I think that expected goals is a fair name, you’ve just got to be able to describe it well enough to push past peoples’ initial unfamiliarity. That’s the same with anything, though, xG or Twitter or TikTok.

But if you’re using a term that can be confused with existing vocabulary, you’re on uncertain ground. ‘Finishing skill’ is so wrapped up in the linguistic fuzziness of ‘a finish (shot)’ and ‘a finisher (player)’ that the concept would need to be really solid to break through. And I’m just not convinced it is. I don’t believe that the concept of a player over/underperforming their chance quality on all varieties of shots they take is something people talk about.

‘Halfspace’ is easy to describe, but there are existing words that sum it up that people can grasp at if they don’t like new things. ‘Left/right channel’ or ‘left/right of centre’ can be used. I think that ‘halfspace’ is an example that the new language you’re using needs to prove its usefulness, and perhaps it doesn’t hold a ton of use to mass media football talk.

Most people consume football via television nowdays, and even on radio detailed descriptions will only usually come to describe goals. A new term for an area of the pitch isn’t a high priority. But it’s a word that describes something; we’ll just have to see how the evolution of language takes its course on that one.

And with role descriptions, it’s something we’re already talking about. If people mistakenly think that Jack Grealish can be interchanged with Raheem Sterling or Jordan Henderson, that’s because they don’t know what Jack Grealish does. They’re relying too heavily on his position as a heuristic of his role, rather than not believing in roles at all.

There are questions to be asked, too, about whether a statistical model that measures on-ball output should be used to describe roles of players who do more than just on-ball stuff.

This has been quite a lot of me talking about what I don’t like, so I think it’s only fair that I offer up something that (while I don’t like it) I may have already proven to be wrong about. It’s the statistic ‘touches’.

‘Touches’ in football-data parlance doesn’t actually mean how many times a player’s body connected with the ball; it means how many on-ball events they did. Passes, take-ons, shots, that kind of thing.

I don’t like it. It’s not that it sounds bad, it sounds false. A player who’s only touched the ball three times may not have actually touched the ball three times; they could have touched it twenty times running the length of the pitch but might only be ‘credited’ with a couple of ‘touches’ for the entire motion.

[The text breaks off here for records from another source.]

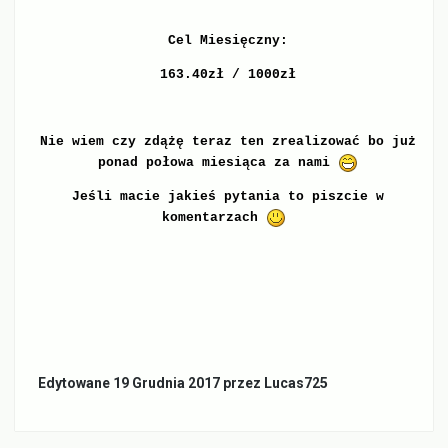
Cel Miesięczny:
163.40zł / 1000zł
Nie wiem czy zdążę teraz ten zrealizować bo już
ponad połowa miesiąca za nami
Jeśli macie jakieś pytania to piszcie w
komentarzach
Edytowane
19 Grudnia 2017
przez Lucas725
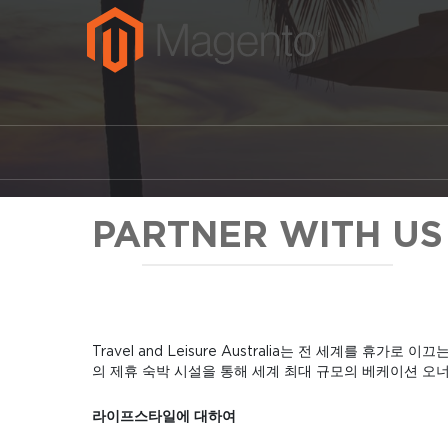
PARTNER WITH US
Travel and Leisure Australia는 전 세계를 휴가
의 제휴 숙박 시설을 통해 세계 최대 규모의 베케이션 오
라이프스타일에 대하여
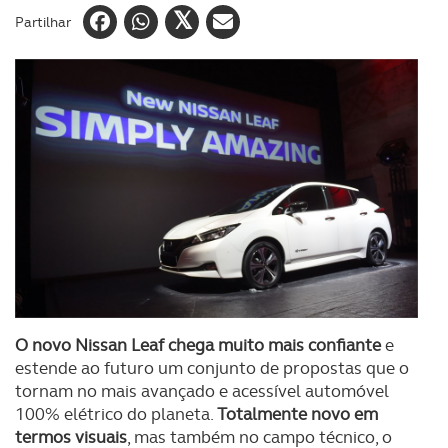
Partilhar
O novo Nissan Leaf chega muito mais confiante
e
estende ao futuro um conjunto de propostas que o
tornam no mais avançado e acessível automóvel
100% elétrico do planeta.
Totalmente novo em
termos visuais
, mas também no campo técnico, o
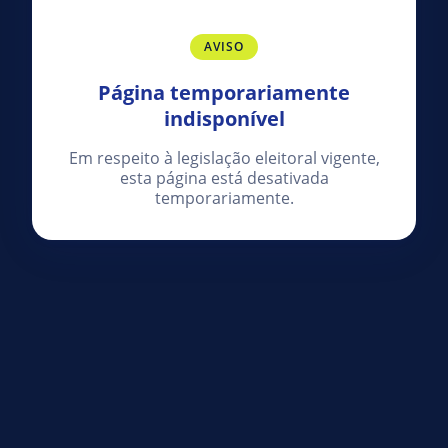
AVISO
Página temporariamente
indisponível
Em respeito à legislação eleitoral vigente,
esta página está desativada
temporariamente.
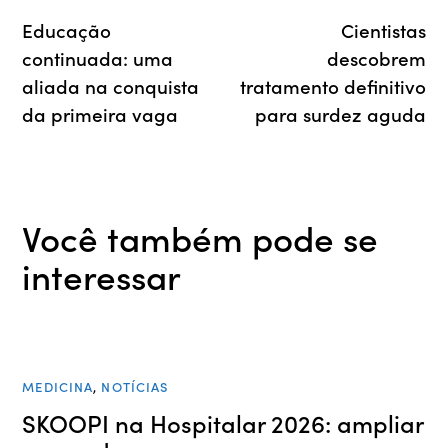
Educação
Cientistas
continuada: uma
descobrem
aliada na conquista
tratamento definitivo
da primeira vaga
para surdez aguda
Você também pode se
interessar
MEDICINA
,
NOTÍCIAS
SKOOPI na Hospitalar 2026: ampliar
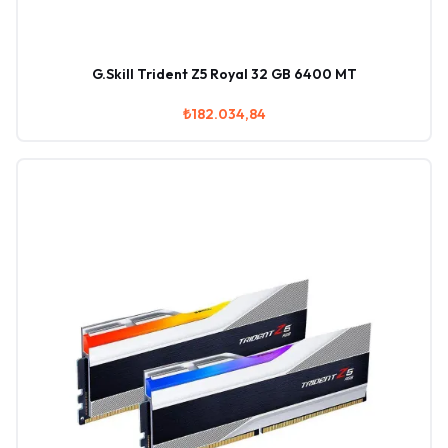
G.Skill Trident Z5 Royal 32 GB 6400 MT
₺182.034,84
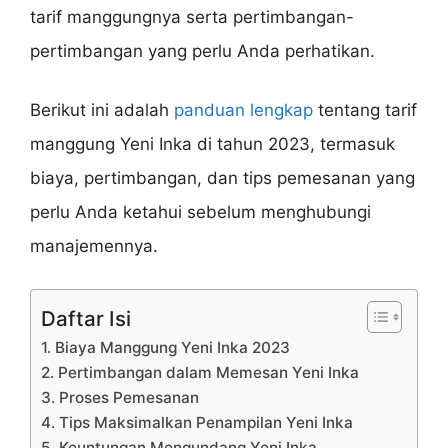
tarif manggungnya serta pertimbangan-
pertimbangan yang perlu Anda perhatikan.
Berikut ini adalah
panduan lengkap
tentang tarif
manggung Yeni Inka di tahun 2023, termasuk
biaya, pertimbangan, dan tips pemesanan yang
perlu Anda ketahui sebelum menghubungi
manajemennya.
Daftar Isi
1. Biaya Manggung Yeni Inka 2023
2. Pertimbangan dalam Memesan Yeni Inka
3. Proses Pemesanan
4. Tips Maksimalkan Penampilan Yeni Inka
5. Keuntungan Mengundang Yeni Inka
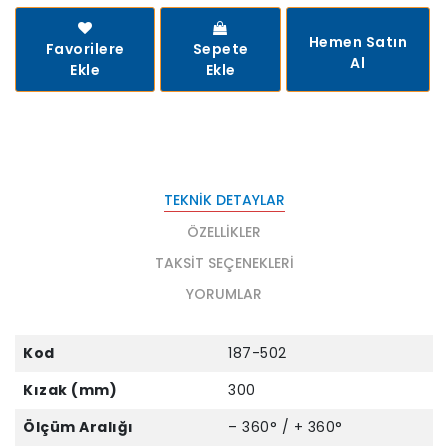
Hemen Satın
Favorilere
Sepete
Al
Ekle
Ekle
TEKNIK DETAYLAR
ÖZELLIKLER
TAKSIT SEÇENEKLERI
YORUMLAR
Kod
187-502
Kızak (mm)
300
Ölçüm Aralığı
– 360° / + 360°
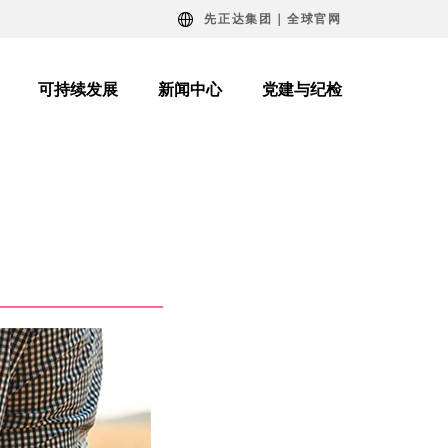
先正达集团｜全球官网
可持续发展
新闻中心
党建与纪检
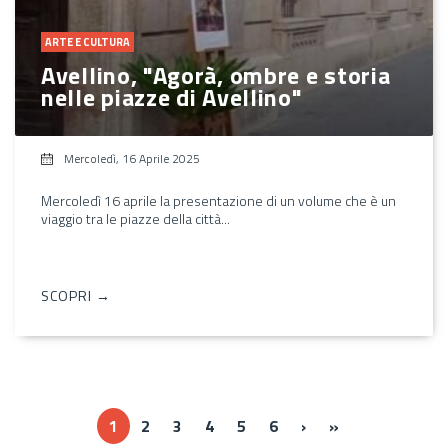
ARTE E CULTURA
Avellino, "Agorà, ombre e storia
nelle piazze di Avellino"
Mercoledì, 16 Aprile 2025
Mercoledì 16 aprile la presentazione di un volume che è un
viaggio tra le piazze della città...
SCOPRI →
››
Ultima »
1
2
3
4
5
6
›
»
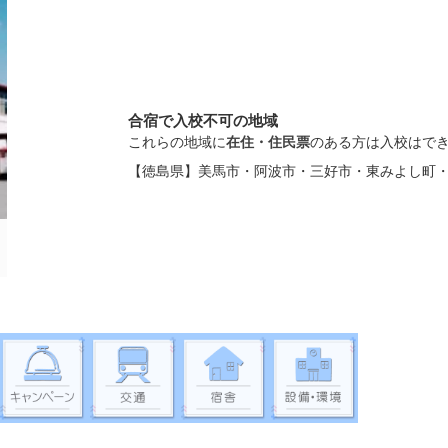
合宿で入校不可の地域
これらの地域に
在住・住民票
のある方は入校はで
【徳島県】美馬市・阿波市・三好市・東みよし町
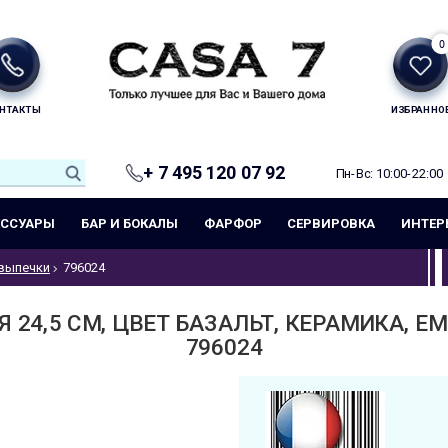
0
НТАКТЫ
ИЗБРАННО
+ 7 495 120 07 92
Пн-Вс: 10:00-22:00
ЕССУАРЫ
БАР И БОКАЛЫ
ФАРФОР
СЕРВИРОВКА
ИНТЕР
выпечки
796024
 24,5 СМ, ЦВЕТ БАЗАЛЬТ, КЕРАМИКА, EM
796024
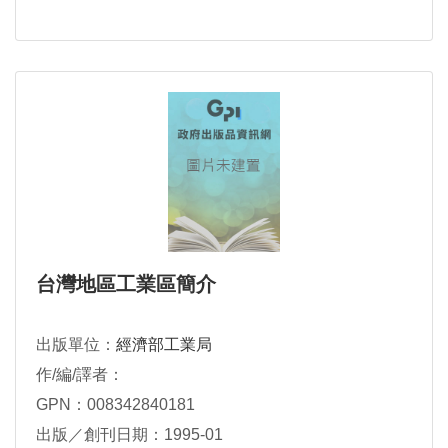
台灣地區工業區簡介
出版單位：
經濟部工業局
作/編/譯者：
GPN：008342840181
出版／創刊日期：1995-01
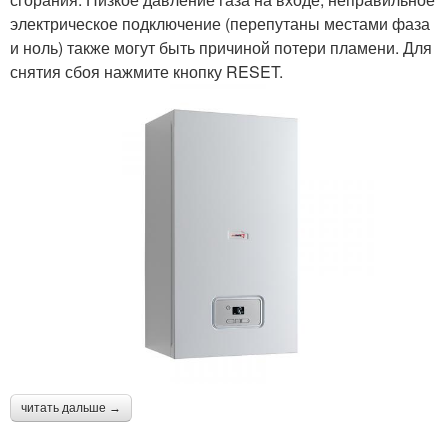
электрическое подключение (перепутаны местами фаза
и ноль) также могут быть причиной потери пламени. Для
снятия сбоя нажмите кнопку RESET.
читать дальше →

And yet, in my more contemplative hours, I’ve tried to think of a better name. ‘On-ball events’ sounds too unfamiliar. ‘Actions’ also sounds awkward, like a slight mistranslation from German or Spanish. It’d probably stick if it had to, but it’s not strong enough to supplant ‘touches’. And maybe that’s fine.

Seth Partnow’s talk at the 2019 StatsBomb conference — which you can watch here — was titled “Analytics as Vocabulary: Giving Stats the Power of Language”. I like the title (well, I like the talk too) because that’s how I like to think of stats. Language is communication, and you need to be able to communicate the numbers.

Partnow’s bit about naming things — that a good name won’t ensure take-up but a bad one will stop it — reminds me of touches, and reminds me of giraffes.

I don’t like the way people talk about evolution. Even though it’s scientific theory, every interesting fact about how an animal has evolved is spoken about as if it’s a Grand Design, as if it’s clever. Things like “giraffes have long necks so that they can reach the leaves on branches that are high off the ground”. No; giraffes have long necks because the ones who had short necks died.

Americans still call aubergines ‘eggplants’. They haven’t died out because of that.